Roasted chicken is such a comforting dish, but often times it takes way too long to cook — especially if you’re trying to get dinner on the table in a hurry. Fortunately, you don’t have to wait an hour or two to enjoy roasted chicken as a weeknight dinner.
According to Baldwin, the best way to slash the cooking time of a roasted chicken is by taking out the backbone (better known as butterflying or spatchcocking). This allows for more heat to penetrate the meat which makes it cook faster. Not to mention it’s much easier to carve once roasted.
You can follow this step-by-step guide by The Spruce Eats for butterflying the chicken in a snap. All you need is sharp pair of kitchen scissors like KitchenAid All-Purpose Shears (Buy on Amazon, $7.99) to easily remove the backbone. Or if you’re not comfortable doing this step at home, ask your local butcher to do it for you!
Another important tip from Baldwin: The smaller the bird the better.

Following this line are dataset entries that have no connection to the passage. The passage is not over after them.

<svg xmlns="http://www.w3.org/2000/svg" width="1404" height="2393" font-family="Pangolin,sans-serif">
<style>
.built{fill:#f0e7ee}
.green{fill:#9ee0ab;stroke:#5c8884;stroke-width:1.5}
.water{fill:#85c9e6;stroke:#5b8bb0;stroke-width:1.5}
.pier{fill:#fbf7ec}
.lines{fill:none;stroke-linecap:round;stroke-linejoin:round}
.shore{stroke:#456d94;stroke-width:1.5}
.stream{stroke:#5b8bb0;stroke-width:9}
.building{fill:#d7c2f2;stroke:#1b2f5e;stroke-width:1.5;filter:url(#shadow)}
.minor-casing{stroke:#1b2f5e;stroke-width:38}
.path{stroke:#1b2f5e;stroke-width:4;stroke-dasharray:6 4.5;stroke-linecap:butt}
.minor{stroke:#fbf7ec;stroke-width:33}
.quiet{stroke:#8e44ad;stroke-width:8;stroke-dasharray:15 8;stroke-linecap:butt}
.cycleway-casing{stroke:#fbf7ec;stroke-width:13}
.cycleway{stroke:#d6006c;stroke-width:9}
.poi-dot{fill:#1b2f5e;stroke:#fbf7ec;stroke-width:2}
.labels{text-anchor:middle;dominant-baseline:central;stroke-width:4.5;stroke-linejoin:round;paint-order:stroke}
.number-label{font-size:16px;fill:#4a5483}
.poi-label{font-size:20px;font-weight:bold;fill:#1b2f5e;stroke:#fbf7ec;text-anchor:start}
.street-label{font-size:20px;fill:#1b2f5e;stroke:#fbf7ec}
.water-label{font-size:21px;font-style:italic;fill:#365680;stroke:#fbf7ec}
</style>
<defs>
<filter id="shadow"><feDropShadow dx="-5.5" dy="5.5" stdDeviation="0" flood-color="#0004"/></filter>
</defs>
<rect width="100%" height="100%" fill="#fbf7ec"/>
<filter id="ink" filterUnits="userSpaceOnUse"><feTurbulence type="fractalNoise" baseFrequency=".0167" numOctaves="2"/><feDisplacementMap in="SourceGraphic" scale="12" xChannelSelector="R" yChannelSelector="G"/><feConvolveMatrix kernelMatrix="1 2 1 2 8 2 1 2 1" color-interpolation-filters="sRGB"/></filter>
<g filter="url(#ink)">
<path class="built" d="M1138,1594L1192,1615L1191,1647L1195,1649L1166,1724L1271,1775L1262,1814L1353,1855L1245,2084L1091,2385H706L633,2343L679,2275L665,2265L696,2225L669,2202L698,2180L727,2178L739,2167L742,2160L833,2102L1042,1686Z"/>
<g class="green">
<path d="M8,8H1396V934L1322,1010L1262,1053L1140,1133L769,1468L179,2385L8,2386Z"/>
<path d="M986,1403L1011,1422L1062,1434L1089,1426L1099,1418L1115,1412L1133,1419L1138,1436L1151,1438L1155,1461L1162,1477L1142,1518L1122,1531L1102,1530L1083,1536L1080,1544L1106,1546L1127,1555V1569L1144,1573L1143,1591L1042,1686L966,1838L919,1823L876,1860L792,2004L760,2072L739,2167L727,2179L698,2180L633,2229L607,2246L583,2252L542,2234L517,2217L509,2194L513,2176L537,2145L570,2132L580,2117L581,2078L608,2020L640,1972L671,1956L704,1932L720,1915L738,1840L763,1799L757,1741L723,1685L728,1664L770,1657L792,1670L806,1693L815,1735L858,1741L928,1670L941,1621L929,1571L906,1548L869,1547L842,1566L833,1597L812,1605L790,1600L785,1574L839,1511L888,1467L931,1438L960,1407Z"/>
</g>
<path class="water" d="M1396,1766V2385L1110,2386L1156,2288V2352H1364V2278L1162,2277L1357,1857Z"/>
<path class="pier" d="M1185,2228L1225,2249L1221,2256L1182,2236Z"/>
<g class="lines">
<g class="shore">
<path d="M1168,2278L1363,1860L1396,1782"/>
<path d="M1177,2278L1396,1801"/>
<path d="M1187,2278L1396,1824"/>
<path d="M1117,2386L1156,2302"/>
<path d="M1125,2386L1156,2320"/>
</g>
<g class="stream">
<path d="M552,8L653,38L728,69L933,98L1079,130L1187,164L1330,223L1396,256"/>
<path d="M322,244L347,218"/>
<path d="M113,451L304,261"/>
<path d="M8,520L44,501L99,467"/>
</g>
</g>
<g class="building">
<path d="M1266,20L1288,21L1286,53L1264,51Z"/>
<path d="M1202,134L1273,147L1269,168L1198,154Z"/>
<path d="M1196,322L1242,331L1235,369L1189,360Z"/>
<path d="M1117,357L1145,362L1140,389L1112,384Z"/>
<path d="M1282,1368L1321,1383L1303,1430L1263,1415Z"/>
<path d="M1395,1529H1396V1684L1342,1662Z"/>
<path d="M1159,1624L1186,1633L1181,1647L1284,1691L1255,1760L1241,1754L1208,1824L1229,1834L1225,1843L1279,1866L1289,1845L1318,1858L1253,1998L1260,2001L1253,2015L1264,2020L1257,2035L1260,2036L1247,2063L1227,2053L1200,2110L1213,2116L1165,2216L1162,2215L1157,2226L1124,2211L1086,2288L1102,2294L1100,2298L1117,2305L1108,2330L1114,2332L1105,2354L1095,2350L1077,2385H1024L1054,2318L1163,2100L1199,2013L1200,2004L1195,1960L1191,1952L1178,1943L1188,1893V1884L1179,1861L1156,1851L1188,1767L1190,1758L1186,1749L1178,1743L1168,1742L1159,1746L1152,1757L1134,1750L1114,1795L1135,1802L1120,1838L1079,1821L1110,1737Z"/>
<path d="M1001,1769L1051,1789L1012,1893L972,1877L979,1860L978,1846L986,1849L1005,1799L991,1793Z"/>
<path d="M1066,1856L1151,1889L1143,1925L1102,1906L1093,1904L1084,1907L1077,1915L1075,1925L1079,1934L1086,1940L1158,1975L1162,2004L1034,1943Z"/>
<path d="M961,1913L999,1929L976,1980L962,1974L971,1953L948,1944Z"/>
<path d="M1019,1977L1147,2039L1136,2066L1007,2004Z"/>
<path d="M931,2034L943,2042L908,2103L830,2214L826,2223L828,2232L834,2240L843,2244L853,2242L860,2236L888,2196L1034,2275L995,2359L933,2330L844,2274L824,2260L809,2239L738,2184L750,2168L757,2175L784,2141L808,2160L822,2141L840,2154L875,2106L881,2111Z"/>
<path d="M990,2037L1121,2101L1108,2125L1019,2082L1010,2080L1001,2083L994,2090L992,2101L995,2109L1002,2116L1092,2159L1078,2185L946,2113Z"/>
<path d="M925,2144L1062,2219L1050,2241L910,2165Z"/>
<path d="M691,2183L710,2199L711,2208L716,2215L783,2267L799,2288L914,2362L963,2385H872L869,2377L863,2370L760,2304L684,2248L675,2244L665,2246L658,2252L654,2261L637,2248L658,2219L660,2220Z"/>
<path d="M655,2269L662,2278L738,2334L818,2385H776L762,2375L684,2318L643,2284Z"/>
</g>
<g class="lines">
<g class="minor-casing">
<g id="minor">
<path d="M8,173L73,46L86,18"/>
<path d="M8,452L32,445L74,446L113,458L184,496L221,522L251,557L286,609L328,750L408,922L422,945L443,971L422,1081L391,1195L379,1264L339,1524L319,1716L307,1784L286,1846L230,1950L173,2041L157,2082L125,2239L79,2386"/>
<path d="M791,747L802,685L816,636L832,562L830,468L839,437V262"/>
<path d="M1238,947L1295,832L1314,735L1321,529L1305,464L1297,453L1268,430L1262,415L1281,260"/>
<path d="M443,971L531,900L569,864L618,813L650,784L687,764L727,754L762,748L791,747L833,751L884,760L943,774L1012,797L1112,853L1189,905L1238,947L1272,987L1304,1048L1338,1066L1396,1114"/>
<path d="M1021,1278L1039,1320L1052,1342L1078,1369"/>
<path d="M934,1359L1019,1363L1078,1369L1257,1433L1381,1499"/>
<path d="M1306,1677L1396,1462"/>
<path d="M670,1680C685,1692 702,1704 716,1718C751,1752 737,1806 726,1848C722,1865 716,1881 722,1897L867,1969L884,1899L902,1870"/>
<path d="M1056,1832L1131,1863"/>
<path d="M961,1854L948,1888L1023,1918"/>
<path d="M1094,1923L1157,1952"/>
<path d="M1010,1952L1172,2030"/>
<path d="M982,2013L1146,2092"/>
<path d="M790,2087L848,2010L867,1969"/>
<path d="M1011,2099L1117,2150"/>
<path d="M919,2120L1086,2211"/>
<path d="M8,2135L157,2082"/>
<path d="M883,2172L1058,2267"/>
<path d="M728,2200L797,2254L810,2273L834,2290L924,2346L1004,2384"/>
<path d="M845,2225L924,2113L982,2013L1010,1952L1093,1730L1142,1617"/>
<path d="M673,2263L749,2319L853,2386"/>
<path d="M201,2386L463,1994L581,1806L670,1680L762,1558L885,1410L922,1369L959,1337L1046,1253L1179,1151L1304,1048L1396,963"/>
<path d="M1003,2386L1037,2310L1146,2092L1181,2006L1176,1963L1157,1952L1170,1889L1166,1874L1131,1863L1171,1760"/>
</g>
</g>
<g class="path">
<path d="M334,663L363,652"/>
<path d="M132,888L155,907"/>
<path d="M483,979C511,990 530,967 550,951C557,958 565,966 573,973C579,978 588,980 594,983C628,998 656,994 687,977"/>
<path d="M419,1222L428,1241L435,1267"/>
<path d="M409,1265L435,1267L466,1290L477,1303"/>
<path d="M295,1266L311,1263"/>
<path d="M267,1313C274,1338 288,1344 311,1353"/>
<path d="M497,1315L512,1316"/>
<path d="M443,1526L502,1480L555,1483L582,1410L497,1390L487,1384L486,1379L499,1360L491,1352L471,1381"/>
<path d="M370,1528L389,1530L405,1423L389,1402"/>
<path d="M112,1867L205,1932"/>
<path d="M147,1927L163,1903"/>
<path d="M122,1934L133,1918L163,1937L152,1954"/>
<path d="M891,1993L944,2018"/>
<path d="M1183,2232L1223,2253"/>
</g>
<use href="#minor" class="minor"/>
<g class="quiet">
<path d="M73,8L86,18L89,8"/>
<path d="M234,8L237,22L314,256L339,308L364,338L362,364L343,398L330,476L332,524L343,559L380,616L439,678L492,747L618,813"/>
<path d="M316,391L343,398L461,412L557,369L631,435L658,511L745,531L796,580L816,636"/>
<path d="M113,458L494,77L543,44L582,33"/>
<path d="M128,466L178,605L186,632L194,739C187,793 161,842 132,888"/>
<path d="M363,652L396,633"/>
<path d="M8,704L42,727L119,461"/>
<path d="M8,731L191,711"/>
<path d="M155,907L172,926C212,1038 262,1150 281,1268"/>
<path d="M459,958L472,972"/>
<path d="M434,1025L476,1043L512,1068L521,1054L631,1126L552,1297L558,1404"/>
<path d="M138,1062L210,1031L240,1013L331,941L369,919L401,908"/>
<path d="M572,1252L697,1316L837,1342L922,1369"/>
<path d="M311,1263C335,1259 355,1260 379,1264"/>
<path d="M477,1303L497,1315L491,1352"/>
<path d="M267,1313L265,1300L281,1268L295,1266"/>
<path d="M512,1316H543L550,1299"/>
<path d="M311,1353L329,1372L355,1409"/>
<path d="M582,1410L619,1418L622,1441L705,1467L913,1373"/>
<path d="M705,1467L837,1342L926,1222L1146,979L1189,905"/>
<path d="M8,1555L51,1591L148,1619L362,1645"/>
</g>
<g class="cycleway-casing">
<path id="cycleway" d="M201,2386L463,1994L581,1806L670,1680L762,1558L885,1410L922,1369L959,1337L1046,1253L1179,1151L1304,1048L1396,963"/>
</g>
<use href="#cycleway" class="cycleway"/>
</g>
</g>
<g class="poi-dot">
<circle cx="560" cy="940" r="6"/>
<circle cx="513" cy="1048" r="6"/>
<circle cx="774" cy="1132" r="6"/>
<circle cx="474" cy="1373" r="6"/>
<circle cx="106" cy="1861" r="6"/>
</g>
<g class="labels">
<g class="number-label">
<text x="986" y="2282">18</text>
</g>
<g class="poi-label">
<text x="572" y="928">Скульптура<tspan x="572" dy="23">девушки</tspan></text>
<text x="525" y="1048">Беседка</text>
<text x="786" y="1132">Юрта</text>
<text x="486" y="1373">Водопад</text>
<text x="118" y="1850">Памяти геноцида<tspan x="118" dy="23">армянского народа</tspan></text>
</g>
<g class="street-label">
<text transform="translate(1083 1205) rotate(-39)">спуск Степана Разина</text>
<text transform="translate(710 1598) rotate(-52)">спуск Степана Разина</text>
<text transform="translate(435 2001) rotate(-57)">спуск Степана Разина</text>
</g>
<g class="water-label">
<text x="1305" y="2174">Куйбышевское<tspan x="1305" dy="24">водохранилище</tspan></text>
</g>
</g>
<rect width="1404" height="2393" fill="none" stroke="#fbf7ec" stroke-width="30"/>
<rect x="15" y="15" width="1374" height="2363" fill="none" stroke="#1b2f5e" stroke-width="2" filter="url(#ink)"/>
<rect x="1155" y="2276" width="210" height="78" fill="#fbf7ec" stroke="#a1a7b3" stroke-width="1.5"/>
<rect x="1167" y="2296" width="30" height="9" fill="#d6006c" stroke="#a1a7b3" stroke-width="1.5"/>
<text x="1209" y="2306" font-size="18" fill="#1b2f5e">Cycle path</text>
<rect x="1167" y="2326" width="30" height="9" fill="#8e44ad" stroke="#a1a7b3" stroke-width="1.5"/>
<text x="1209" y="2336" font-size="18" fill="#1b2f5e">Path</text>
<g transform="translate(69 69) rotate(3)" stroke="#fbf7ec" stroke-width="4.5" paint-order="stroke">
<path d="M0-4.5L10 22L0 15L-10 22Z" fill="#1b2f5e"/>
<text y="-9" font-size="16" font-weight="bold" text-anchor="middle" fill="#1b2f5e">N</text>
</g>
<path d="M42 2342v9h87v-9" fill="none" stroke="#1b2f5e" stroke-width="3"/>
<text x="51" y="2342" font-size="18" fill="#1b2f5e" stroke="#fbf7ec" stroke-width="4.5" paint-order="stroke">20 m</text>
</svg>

Similar to buying a turkey for Thanksgiving, we know buying the largest chicken to roast seems tempting, but it makes sense that a smaller chicken will roast much quicker.
Chef Baldwin recommends buying a whole chicken that weighs three pounds or less, but ultimately find the smallest one in the meat section. If you’re worried that you won’t have enough to enjoy for seconds or leftovers, just buy another chicken (the same size) and roast them together.

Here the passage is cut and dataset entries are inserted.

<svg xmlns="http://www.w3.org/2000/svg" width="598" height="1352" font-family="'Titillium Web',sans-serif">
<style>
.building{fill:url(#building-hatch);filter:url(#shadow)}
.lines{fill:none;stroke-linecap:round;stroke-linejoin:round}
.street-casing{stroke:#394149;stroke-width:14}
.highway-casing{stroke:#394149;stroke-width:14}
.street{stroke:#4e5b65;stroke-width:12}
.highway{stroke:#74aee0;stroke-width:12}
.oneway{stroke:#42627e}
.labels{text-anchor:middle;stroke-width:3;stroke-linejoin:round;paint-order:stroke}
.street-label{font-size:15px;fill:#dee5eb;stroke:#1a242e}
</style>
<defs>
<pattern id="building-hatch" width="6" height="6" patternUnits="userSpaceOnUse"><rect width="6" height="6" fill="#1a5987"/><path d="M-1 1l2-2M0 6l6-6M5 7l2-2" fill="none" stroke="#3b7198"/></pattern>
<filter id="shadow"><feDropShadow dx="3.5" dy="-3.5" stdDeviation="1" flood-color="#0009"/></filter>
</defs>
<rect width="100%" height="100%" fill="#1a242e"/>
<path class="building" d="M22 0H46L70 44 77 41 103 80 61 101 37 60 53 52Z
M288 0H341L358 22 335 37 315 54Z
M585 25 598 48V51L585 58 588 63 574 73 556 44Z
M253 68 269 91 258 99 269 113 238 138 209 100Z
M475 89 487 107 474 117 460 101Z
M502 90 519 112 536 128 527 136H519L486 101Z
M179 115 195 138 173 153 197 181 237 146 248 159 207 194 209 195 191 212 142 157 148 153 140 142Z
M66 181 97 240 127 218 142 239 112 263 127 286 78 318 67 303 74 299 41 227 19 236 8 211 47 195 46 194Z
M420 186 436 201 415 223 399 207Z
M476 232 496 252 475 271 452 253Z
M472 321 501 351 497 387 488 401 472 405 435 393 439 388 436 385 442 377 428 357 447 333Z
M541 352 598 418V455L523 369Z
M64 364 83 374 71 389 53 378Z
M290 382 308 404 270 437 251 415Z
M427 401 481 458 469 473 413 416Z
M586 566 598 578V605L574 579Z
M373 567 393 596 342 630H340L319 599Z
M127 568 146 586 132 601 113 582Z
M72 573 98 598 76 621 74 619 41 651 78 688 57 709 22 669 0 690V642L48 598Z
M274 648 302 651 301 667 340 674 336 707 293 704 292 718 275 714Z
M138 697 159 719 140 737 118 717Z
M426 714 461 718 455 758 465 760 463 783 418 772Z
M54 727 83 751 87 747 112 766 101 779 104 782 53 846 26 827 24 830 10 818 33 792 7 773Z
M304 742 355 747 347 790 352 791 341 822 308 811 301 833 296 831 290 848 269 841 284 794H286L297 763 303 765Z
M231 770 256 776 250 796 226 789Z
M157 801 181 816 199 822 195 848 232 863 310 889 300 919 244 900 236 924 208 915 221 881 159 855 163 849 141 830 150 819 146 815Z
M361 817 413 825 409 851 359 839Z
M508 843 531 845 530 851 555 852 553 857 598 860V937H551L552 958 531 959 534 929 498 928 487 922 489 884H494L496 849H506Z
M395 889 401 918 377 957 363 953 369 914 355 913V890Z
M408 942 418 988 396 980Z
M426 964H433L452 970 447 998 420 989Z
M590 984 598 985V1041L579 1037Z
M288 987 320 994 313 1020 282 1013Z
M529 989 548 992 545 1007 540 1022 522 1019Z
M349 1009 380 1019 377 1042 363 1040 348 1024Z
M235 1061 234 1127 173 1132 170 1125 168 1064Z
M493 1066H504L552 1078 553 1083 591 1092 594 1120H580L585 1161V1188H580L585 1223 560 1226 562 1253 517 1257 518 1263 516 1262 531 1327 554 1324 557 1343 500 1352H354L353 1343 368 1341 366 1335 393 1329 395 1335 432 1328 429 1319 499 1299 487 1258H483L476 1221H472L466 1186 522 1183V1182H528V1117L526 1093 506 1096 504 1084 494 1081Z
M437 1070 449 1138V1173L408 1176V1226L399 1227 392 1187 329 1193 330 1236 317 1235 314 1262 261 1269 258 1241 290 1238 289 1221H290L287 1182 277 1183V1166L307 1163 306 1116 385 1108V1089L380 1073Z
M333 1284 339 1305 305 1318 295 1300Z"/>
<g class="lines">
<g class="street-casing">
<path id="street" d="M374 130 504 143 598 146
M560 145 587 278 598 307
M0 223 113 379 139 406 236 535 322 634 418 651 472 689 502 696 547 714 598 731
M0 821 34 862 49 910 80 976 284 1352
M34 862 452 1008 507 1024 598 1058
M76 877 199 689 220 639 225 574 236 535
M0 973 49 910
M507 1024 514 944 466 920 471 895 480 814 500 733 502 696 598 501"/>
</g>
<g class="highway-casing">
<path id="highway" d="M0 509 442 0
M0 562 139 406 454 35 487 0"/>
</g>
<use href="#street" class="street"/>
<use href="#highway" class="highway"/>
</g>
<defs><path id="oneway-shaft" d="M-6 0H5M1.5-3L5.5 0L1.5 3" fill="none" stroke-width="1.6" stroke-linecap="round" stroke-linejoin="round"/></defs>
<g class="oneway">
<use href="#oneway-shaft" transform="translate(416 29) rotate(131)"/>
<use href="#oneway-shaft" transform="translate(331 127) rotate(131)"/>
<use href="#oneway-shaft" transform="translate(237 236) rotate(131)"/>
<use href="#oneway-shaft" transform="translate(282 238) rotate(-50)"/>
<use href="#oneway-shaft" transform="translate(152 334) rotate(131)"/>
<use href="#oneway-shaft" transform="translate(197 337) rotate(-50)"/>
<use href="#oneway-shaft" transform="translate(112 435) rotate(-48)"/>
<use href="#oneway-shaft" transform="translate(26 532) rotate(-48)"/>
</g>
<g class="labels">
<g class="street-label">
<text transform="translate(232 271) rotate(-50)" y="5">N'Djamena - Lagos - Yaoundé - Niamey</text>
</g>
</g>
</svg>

Of course, the best part of a roasted chicken is the crispy, golden brown skin. To achieve this you’ll need to let the oven preheat at 475 degrees for at least half an hour. An additional step is to take out the oven racks so that a heavy pan (like a cast-iron skillet) can sit directly on the oven’s floor. “When the pan is sitting on the floor of the oven, it gets this extra push,” Baldwin says. “It cooks off the water that comes out of the bird quickly, and the bird gets an incredibly crispy skin.”
Once you’ve completed all of these steps the chicken is ready to roast in the oven. This should take around 18-30 minutes, or until the temperature in the thickest part of the thigh registers 155 to 160 degrees on an instant-read thermometer like Habor Instant Read Meat Thermometer (Buy on Amazon, $13.79).
Although the chicken cooks in a flash with these tips, let it rest for about 10-15 minutes before you dig in and enjoy.
All it takes is a little bit of planning and prepping to go from oven to table in no time!